Segment Start: Extract to read

South Riding by Winifred Holtby, published posthumously after she died tragically young. This is a semi-autobiographical novel set in rural Yorkshire, centring on the county council where all walks of life come together. This was given to me by a fellow BookCrosser together with Testament of a Generation, a collection of journalism by Holtby and her lifelong friend Vera Brittain, whose book A Testament of Youth made me a lifelong pacifist. I may very well have bought that at the same library sale; dangerous things, library sales. Sadly, Vera Brittain’s daughter, the indomitable politician and academic Shirley Williams, died on 11 April 2021 at the grand old age of 90. She was a worthy testament to her mother’s beliefs, so reading South Riding now seems perfect timing.
A City of Bells by Elizabeth Goudge. This is the first book in a trilogy set in a small rural country town where everybody knows everybody else’s business. Since the town has a cathedral, it is officially a city. In the books it’s called Torminster, but the author grew up in the similarly tiny rural city of Wells so it echoes the real place. This was a book that used to belong to my mother, who was the one to tell me about Elizabeth Goudge as The Little White Horse was her favourite book and was mine too, for a while. As one of the main protagonists is a young girl, it sometimes seems like a children’s book, but as one of the themes is mental health, desperation and suicide, though not too prominently, it is definitely aimed at adults. I did say I was going to read Goudge’s The Rosemary Tree for the 1956 Club, but that still hasn’t happened yet; it’s planned for June and my gardens theme.
Also on my shelves but unlikely to be read within the time frame (if at all) are Erle Stanley Gardner’s The Case of the Sleepwalker’s Niece and The Case of the Stuttering Bishop, books 8 and 9 in the series. I discovered to my surprise in the 1956 Club that the books are more entertaining than I expected, but I have so many books I really do want to read and these aren’t going anywhere as they’re part of my husband’s permanent collection. Having looked at the back covers, The Sleepwalker’s Niece sounds like it all comes down to the “brilliant cross examination” in the court case, my least favourite part of this sort of book. The Stuttering Bishop, on the other hand, sounds like it’s going to be far more about detective work and interviewing suspects, which I usually enjoy far more. And who could resist the front cover tagline:
Bogus bishops. Gold-digging granddaughters. No one in this case is for real – except the corpse.
1936 books I’ve already read
One book published in 1936 that I read years ago and has stuck in my mind is Peter Fleming’s News From Tartary, about a journey on the lesser-travelled southern silk route. I will try to add my review near the 1936 Club week.

Segment End: Extract to read
Segment Start: Material supplied

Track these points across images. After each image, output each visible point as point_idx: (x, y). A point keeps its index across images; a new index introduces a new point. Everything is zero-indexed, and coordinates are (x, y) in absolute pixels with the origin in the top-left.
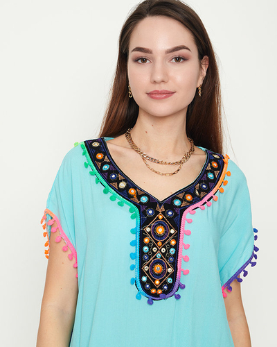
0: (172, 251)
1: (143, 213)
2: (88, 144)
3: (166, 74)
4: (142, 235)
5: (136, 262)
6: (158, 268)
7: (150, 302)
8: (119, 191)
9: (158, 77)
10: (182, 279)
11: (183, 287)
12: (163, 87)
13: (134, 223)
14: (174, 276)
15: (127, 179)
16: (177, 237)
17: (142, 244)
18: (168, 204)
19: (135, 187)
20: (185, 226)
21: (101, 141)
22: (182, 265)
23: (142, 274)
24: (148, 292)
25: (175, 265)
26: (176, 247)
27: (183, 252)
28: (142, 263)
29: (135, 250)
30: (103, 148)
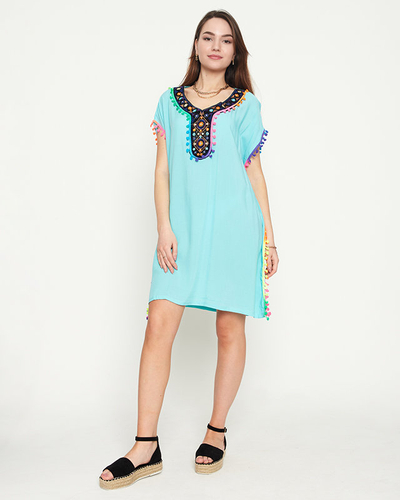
0: (207, 134)
1: (193, 117)
2: (175, 89)
3: (220, 47)
4: (192, 127)
5: (189, 141)
6: (201, 144)
7: (197, 161)
8: (184, 108)
9: (217, 48)
10: (213, 147)
11: (213, 151)
12: (217, 53)
13: (189, 123)
14: (209, 146)
15: (188, 103)
16: (209, 127)
17: (192, 132)
18: (206, 111)
19: (192, 106)
20: (214, 121)
21: (182, 87)
22: (213, 140)
23: (193, 147)
24: (195, 155)
25: (209, 141)
26: (209, 131)
27: (213, 134)
28: (192, 141)
29: (189, 135)
30: (182, 91)
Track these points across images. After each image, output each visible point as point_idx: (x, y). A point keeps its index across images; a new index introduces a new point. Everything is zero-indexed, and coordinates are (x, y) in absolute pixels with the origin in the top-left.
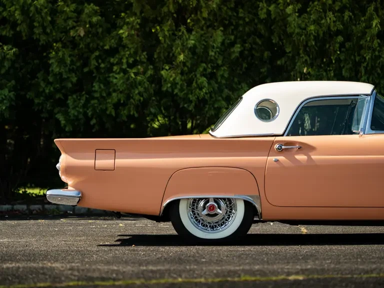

Segment End: Material supplied

** Problems to work on **
[A] In the passage on 1936 books, what is the name of the real city where Elizabeth Goudge grew up?
[B] Render this sentence from the passage on 1936 books in Spanish: "Since the town has a cathedral, it is officially a city."

** Responses by task **
[A] Wells.

[B] Como el pueblo tiene una catedral, es oficialmente una ciudad.